By Jonathan Stempel
July 15 The New York Post is seeking to keep its
top editor from having to answer questions in a bias lawsuit
about his discussions with media mogul Rupert Murdoch over a
published cartoon that appeared to liken U.S. President Barack
Obama to a chimpanzee.
Calling the February 2009 cartoon "quintessential political
speech entitled to the strongest protections of the First
Amendment," the newspaper in a court filing late Friday night
also said the discussions were irrelevant to the lawsuit brought
by Sandra Guzman, a former associate editor.
In November 2009, Guzman, who is black and Puerto Rican,
sued the Post, its editor Col Allan and its parent News Corp
for alleged discrimination and harassment on the basis
of race, gender and national origin, saying she had been fired
in retaliation for complaints over inappropriate conduct.

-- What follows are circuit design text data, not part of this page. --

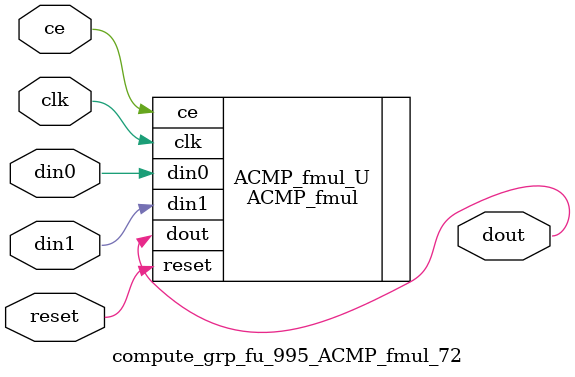
<source format=v>

`timescale 1 ns / 1 ps
module compute_grp_fu_995_ACMP_fmul_72(
    clk,
    reset,
    ce,
    din0,
    din1,
    dout);

parameter ID = 32'd1;
parameter NUM_STAGE = 32'd1;
parameter din0_WIDTH = 32'd1;
parameter din1_WIDTH = 32'd1;
parameter dout_WIDTH = 32'd1;
input clk;
input reset;
input ce;
input[din0_WIDTH - 1:0] din0;
input[din1_WIDTH - 1:0] din1;
output[dout_WIDTH - 1:0] dout;



ACMP_fmul #(
.ID( ID ),
.NUM_STAGE( 4 ),
.din0_WIDTH( din0_WIDTH ),
.din1_WIDTH( din1_WIDTH ),
.dout_WIDTH( dout_WIDTH ))
ACMP_fmul_U(
    .clk( clk ),
    .reset( reset ),
    .ce( ce ),
    .din0( din0 ),
    .din1( din1 ),
    .dout( dout ));

endmodule

</source>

She also claimed to have objected to the cartoon, which
referred to the $787 billion federal economic stimulus and
depicted a policeman shooting a crazed chimpanzee, a reference
to an actual incident in Connecticut.
Many people thought the animal was meant to depict Obama,
and Murdoch later apologized to readers.
In a June 29 order, U.S. Magistrate Judge Ronald Ellis in
Manhattan had ordered Allan, in a two-hour deposition, to answer
questions, including over whether he told Murdoch he disagreed
with publishing an apology, and whether he thought Murdoch
believed it was a mistake to do so.
But in Friday's filing, the defendants argued that the order
would let Guzman breach "the heart of the editorial process,"
and asked U.S. District Judge Barbara Jones to reverse it.

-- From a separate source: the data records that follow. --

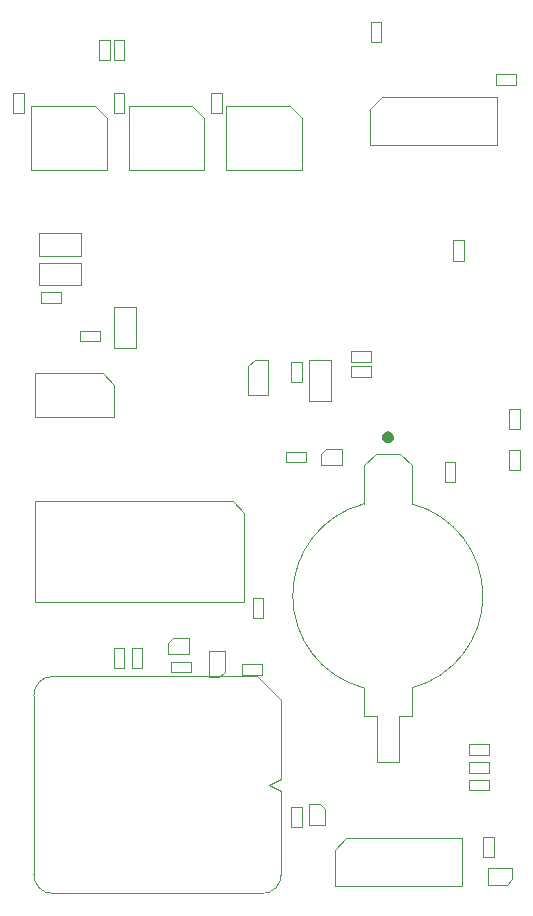
<source format=gbr>
G04 DipTrace 4.3.0.5*
G04 TopAssembly.gbr*
%MOIN*%
G04 #@! TF.FileFunction,Drawing,Top*
G04 #@! TF.Part,Single*
%ADD10C,0.004724*%
%FSLAX26Y26*%
G04*
G70*
G90*
G75*
G01*
G04 TopAssy*
%LPD*%
X1909449Y2216929D2*
D10*
X1830709D1*
X1950787Y2049016D2*
Y2177559D1*
X1789370Y2049016D2*
Y2177559D1*
X1909449Y2216929D2*
X1950787Y2177559D1*
X1830709Y2216929D2*
X1789370Y2177559D1*
X1950787Y1436024D2*
Y1342913D1*
X1789370Y1436024D2*
Y1342913D1*
X1907480D2*
Y1189370D1*
X1832677D2*
Y1342913D1*
X1950787D2*
X1907480D1*
Y1189370D2*
X1832677D1*
Y1342913D2*
X1789370D1*
Y2049016D2*
G03X1789370Y1436024I80708J-306496D01*
G01*
X1950787D2*
G03X1950787Y2049016I-80710J306496D01*
G01*
G36*
X1870079Y2290748D2*
X1872648Y2290580D1*
X1875174Y2290077D1*
X1877612Y2289250D1*
X1879921Y2288111D1*
X1882062Y2286680D1*
X1883998Y2284982D1*
X1885696Y2283046D1*
X1887127Y2280906D1*
X1888265Y2278596D1*
X1889093Y2276158D1*
X1889595Y2273632D1*
X1889764Y2271063D1*
X1889595Y2268494D1*
X1889093Y2265968D1*
X1888265Y2263530D1*
X1887127Y2261220D1*
X1885696Y2259079D1*
X1883998Y2257144D1*
X1882062Y2255446D1*
X1879921Y2254015D1*
X1877612Y2252876D1*
X1875174Y2252049D1*
X1872648Y2251546D1*
X1870079Y2251378D1*
D1*
X1867509Y2251546D1*
X1864984Y2252049D1*
X1862546Y2252876D1*
X1860236Y2254015D1*
X1858095Y2255446D1*
X1856159Y2257144D1*
X1854462Y2259079D1*
X1853031Y2261220D1*
X1851892Y2263530D1*
X1851065Y2265968D1*
X1850562Y2268494D1*
X1850394Y2271063D1*
X1850562Y2273632D1*
X1851065Y2276158D1*
X1851892Y2278596D1*
X1853031Y2280906D1*
X1854462Y2283046D1*
X1856159Y2284982D1*
X1858095Y2286680D1*
X1860236Y2288111D1*
X1862546Y2289250D1*
X1864984Y2290077D1*
X1867509Y2290580D1*
X1870079Y2290748D1*
D1*
G37*
X1454724Y1736220D2*
D10*
X1419291D1*
Y1669291D1*
X1454724D1*
Y1736220D1*
X846457Y2777559D2*
Y2852362D1*
X708661D1*
Y2777559D1*
X846457D1*
Y2875984D2*
Y2950787D1*
X708661D1*
Y2875984D1*
X846457D1*
X781496Y2718504D2*
Y2753937D1*
X714567D1*
Y2718504D1*
X781496D1*
X1031494Y2706694D2*
X956691Y2706692D1*
X956695Y2568897D1*
X1031498Y2568899D1*
X1031494Y2706694D1*
X909449Y2590551D2*
Y2625984D1*
X842520D1*
Y2590551D1*
X909449D1*
X1606299Y2391732D2*
X1681102D1*
Y2529528D1*
X1606299D1*
Y2391732D1*
X1547244Y2456693D2*
X1582677D1*
Y2523622D1*
X1547244D1*
Y2456693D1*
X2275591Y2161417D2*
X2311024Y2161418D1*
X2311023Y2228347D1*
X2275590Y2228346D1*
X2275591Y2161417D1*
X1748031Y2507874D2*
Y2472441D1*
X1814961D1*
Y2507874D1*
X1748031D1*
X2275591Y2299212D2*
X2311024Y2299213D1*
X2311023Y2366142D1*
X2275590Y2366141D1*
X2275591Y2299212D1*
X1748031Y2557087D2*
Y2521654D1*
X1814961D1*
Y2557087D1*
X1748031D1*
X2059055Y2122047D2*
X2094488D1*
Y2188976D1*
X2059055D1*
Y2122047D1*
X2124016Y2927165D2*
X2088583D1*
Y2860236D1*
X2124016D1*
Y2927165D1*
X1281496Y3352362D2*
X1316929D1*
Y3419291D1*
X1281496D1*
Y3352362D1*
X956693D2*
X992126D1*
Y3419291D1*
X956693D1*
Y3352362D1*
X622047D2*
X657480D1*
Y3419291D1*
X622047D1*
Y3352362D1*
X2230314Y3482282D2*
X2230315Y3446849D1*
X2297245Y3446851D1*
X2297244Y3482284D1*
X2230314Y3482282D1*
X1582677Y1037402D2*
X1547244D1*
Y970472D1*
X1582677D1*
Y1037402D1*
X907481Y3529527D2*
X942914Y3529528D1*
X942913Y3596457D1*
X907480Y3596456D1*
X907481Y3529527D1*
X956694Y1501968D2*
X992127Y1501969D1*
X992125Y1568898D1*
X956692Y1568897D1*
X956694Y1501968D1*
X1607087Y1049213D2*
X1642913D1*
X1660630Y1031496D1*
Y978346D1*
X1607087D1*
Y1049213D1*
X1647639Y2177952D2*
X1647638Y2213779D1*
X1665354Y2231496D1*
X1718503Y2231497D1*
X1718505Y2177954D1*
X1647639Y2177952D1*
X1135828Y1548030D2*
X1135826Y1583857D1*
X1153542Y1601574D1*
X1206692Y1601577D1*
X1206694Y1548033D1*
X1135828Y1548030D1*
X2285432Y833859D2*
X2285433Y798032D1*
X2267717Y780315D1*
X2202756Y780314D1*
X2202755Y833857D1*
X2285432Y833859D1*
X1514961Y1092520D2*
X1475591Y1112205D1*
X1449816Y750463D2*
G03X1514454Y815932I2939J61741D01*
G01*
X1475591Y1112205D2*
X1514961Y1131890D1*
X690227Y815144D2*
G03X755696Y750507I61741J-2939D01*
G01*
X754908Y1473946D2*
G03X690271Y1408478I-2939J-61741D01*
G01*
X1514567Y813386D2*
X1514961Y1092520D1*
X1449816Y750463D2*
X755696Y750507D1*
X1514961Y1131890D2*
Y1394094D1*
X1435040Y1474016D1*
X754908D1*
X690227Y815144D2*
X690271Y1408478D1*
X2116142Y775591D2*
X1692913D1*
Y895669D1*
X1732283Y935039D1*
X2116142D1*
Y775591D1*
X2234252Y3246063D2*
X1811024D1*
Y3366142D1*
X1850394Y3405512D1*
X2234252D1*
Y3246063D1*
X1325984Y1490157D2*
X1308268Y1472441D1*
X1272441D1*
Y1559055D1*
X1325984D1*
Y1490157D1*
X1598426Y2187009D2*
X1598425Y2222442D1*
X1531496Y2222440D1*
Y2187007D1*
X1598426Y2187009D1*
X2141732Y1129921D2*
Y1094488D1*
X2208661D1*
Y1129921D1*
X2141732D1*
Y1188976D2*
Y1153543D1*
X2208661D1*
Y1188976D1*
X2141732D1*
Y1248031D2*
Y1212598D1*
X2208661D1*
Y1248031D1*
X2141732D1*
X992125Y3596457D2*
X956692Y3596456D1*
X956694Y3529527D1*
X992127Y3529528D1*
X992125Y3596457D1*
X1848424Y3655512D2*
X1812991Y3655511D1*
X1812993Y3588582D1*
X1848426Y3588583D1*
X1848424Y3655512D1*
X1383858Y1513779D2*
X1383859Y1478345D1*
X1450788Y1478347D1*
X1450787Y1513781D1*
X1383858Y1513779D1*
X1214568Y1488190D2*
X1214566Y1523623D1*
X1147637Y1523621D1*
X1147638Y1488188D1*
X1214568Y1488190D1*
X1051180Y1568898D2*
X1015747Y1568897D1*
X1015749Y1501968D1*
X1051182Y1501969D1*
X1051180Y1568898D1*
X2187008Y872047D2*
X2222442Y872048D1*
X2222440Y938977D1*
X2187007Y938976D1*
X2187008Y872047D1*
X1391732Y1720472D2*
X694882D1*
Y2059055D1*
X1352362D1*
X1391732Y2019685D1*
Y1720472D1*
X919291Y2484252D2*
X958661Y2444882D1*
Y2338583D1*
X694882D1*
Y2484252D1*
X919291D1*
X1403543Y2507218D2*
X1425853Y2529528D1*
X1470472D1*
Y2411417D1*
X1403543D1*
Y2507218D1*
X933071Y3161417D2*
X681102D1*
Y3374016D1*
X893701D1*
X933071Y3334646D1*
Y3161417D1*
X1257874D2*
X1005906D1*
Y3374016D1*
X1218504D1*
X1257874Y3334646D1*
Y3161417D1*
X1582677D2*
X1330709D1*
Y3374016D1*
X1543307D1*
X1582677Y3334646D1*
Y3161417D1*
M02*

</source>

The defendants said the cartoon was intended to mock
Congress' drafting of stimulus legislation and made no reference
to race. They also called Guzman's request "nothing more than a
fishing expedition that would invade and chill the editor's and
newspaper's First Amendment rights to political expression."
"We have maintained from the very beginning that the New
York Post assertion of an editorial privilege was baseless,"
Guzman's lawyer Kenneth Thompson said in a phone interview on
Sunday. "We now look forward to bringing Col Allan back to
answer our questions."
The case is Guzman v News Corp et al, U.S. District Court,
Southern District of New York, No. 09-09323.